The results indicate that while LMs can potentially benefit VIA, their outputs often lack environment grounding (25.7% of GPT-4's responses) and fine-grained guidance (32.1% of GPT-4's responses). The study also reveals that visually-focused LMs excel in environment understanding, while those with advanced language models are superior in generating easy-to-follow guidance. To overcome these limitations, the paper proposes potential solutions: (1) improving visual capabilities to enhance environmental grounding, and (2) incorporating tactile modalities into language generation to produce more fine-grained guidance.
The paper introduces a novel task, VIALM, to extensively investigate how LMs transform the VIA landscape. It also thoroughly surveys important LM work applicable to VIA and constructs the first VIALM benchmark. The benchmark includes 200 visual environment images with paired questions and answers, covering two types of environments: supermarket and home. The study examines six SOTA VLMs, GPT-4, CogVLM, Qwen-VL, LLaVA, and MiniGPT-v2 to study their zero-shot capabilities in VIA.
The benchmark experiments identify two main limitations in current SOTA LMs: (1) inferiority to generate environment-grounded guidance (25.7% of GPT-4's responses), and (2) a lack of fine-grained guidance (32.1% of GPT-4's responses), with a shortfall in integrating tactile sensation. However, it is also revealed that visually-focused LMs excel in environment understanding, while those with advanced language models are superior in generating easy-to-follow guidance. The paper proposes potential solutions to address these limitations, including improving visual capabilities and incorporating tactile modalities into language generation. Future research directions include synergistically enhancing multimodal capabilities to boost overall effectiveness. The study also opens-sources the resources and highlights the contributions of this work.This paper presents VIALM, a task that evaluates the ability of large models (LMs) to assist visually impaired (VI) users in completing tasks based on environmental images and linguistic requests. The study investigates the potential and limitations of state-of-the-art (SOTA) LMs in VIA applications. The task involves generating step-by-step guidance for VI users to complete tasks in a given environment, with a focus on environment-grounded and fine-grained guidance. The study includes a survey of recent LM research and benchmark experiments examining selected LMs' capabilities in VIA.
The results indicate that while LMs can potentially benefit VIA, their outputs often lack environment grounding (25.7% of GPT-4's responses) and fine-grained guidance (32.1% of GPT-4's responses).
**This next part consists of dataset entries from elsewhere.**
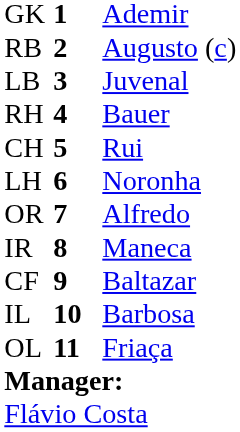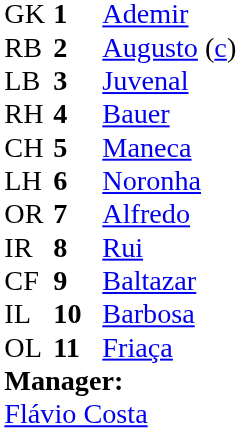CH | column 3: Rui -> Maneca
IR | column 3: Maneca -> Rui
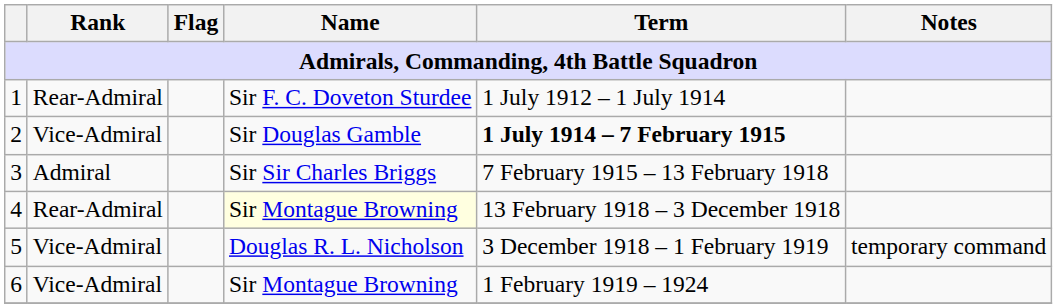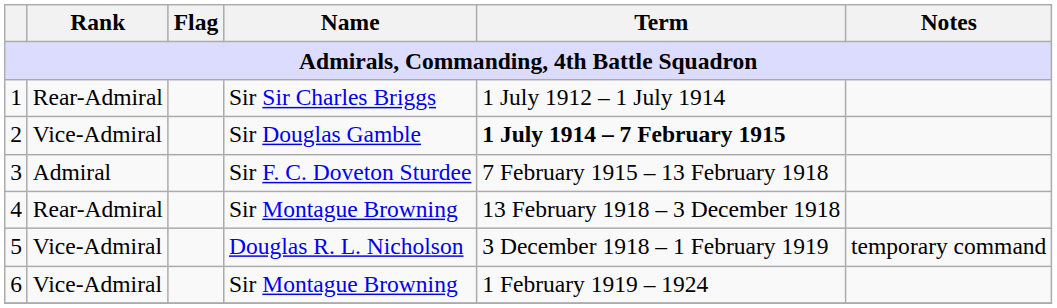1 | Name: Sir F. C. Doveton Sturdee -> Sir Sir Charles Briggs
3 | Name: Sir Sir Charles Briggs -> Sir F. C. Doveton Sturdee
4 | Name: lightyellow background -> no background
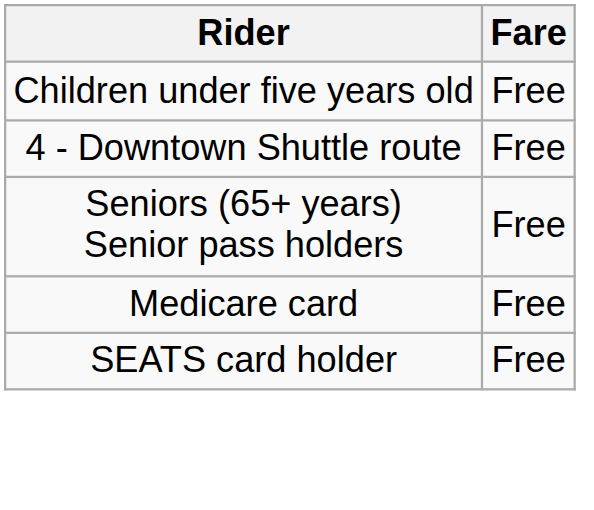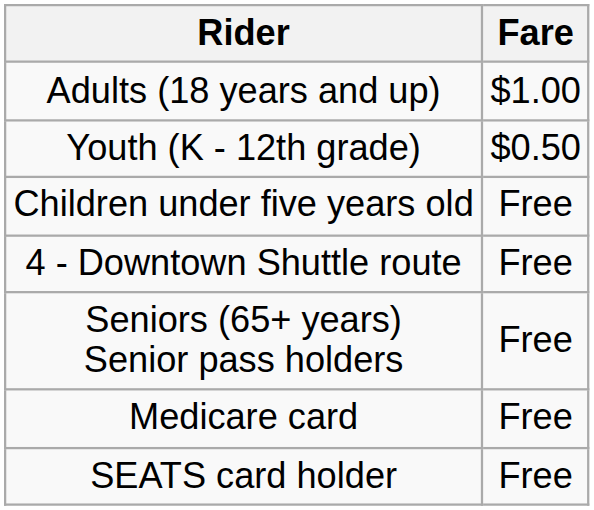+ row: Adults (18 years and up) | $1.00
+ row: Youth (K - 12th grade) | $0.50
The study also reveals that visually-focused LMs excel in environment understanding, while those with advanced language models are superior in generating easy-to-follow guidance. To overcome these limitations, the paper proposes potential solutions: (1) improving visual capabilities to enhance environmental grounding, and (2) incorporating tactile modalities into language generation to produce more fine-grained guidance.
The paper introduces a novel task, VIALM, to extensively investigate how LMs transform the VIA landscape. It also thoroughly surveys important LM work applicable to VIA and constructs the first VIALM benchmark. The benchmark includes 200 visual environment images with paired questions and answers, covering two types of environments: supermarket and home. The study examines six SOTA VLMs, GPT-4, CogVLM, Qwen-VL, LLaVA, and MiniGPT-v2 to study their zero-shot capabilities in VIA.
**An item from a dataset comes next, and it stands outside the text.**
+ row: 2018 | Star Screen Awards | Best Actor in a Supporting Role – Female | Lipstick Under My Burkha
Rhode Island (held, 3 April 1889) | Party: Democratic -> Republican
The benchmark experiments identify two main limitations in current SOTA LMs: (1) inferiority to generate environment-grounded guidance (25.7% of GPT-4's responses), and (2) a lack of fine-grained guidance (32.1% of GPT-4's responses), with a shortfall in integrating tactile sensation. However, it is also revealed that visually-focused LMs excel in environment understanding, while those with advanced language models are superior in generating easy-to-follow guidance. The paper proposes potential solutions to address these limitations, including improving visual capabilities and incorporating tactile modalities into language generation. Future research directions include synergistically enhancing multimodal capabilities to boost overall effectiveness. The study also opens-sources the resources and highlights the contributions of this work.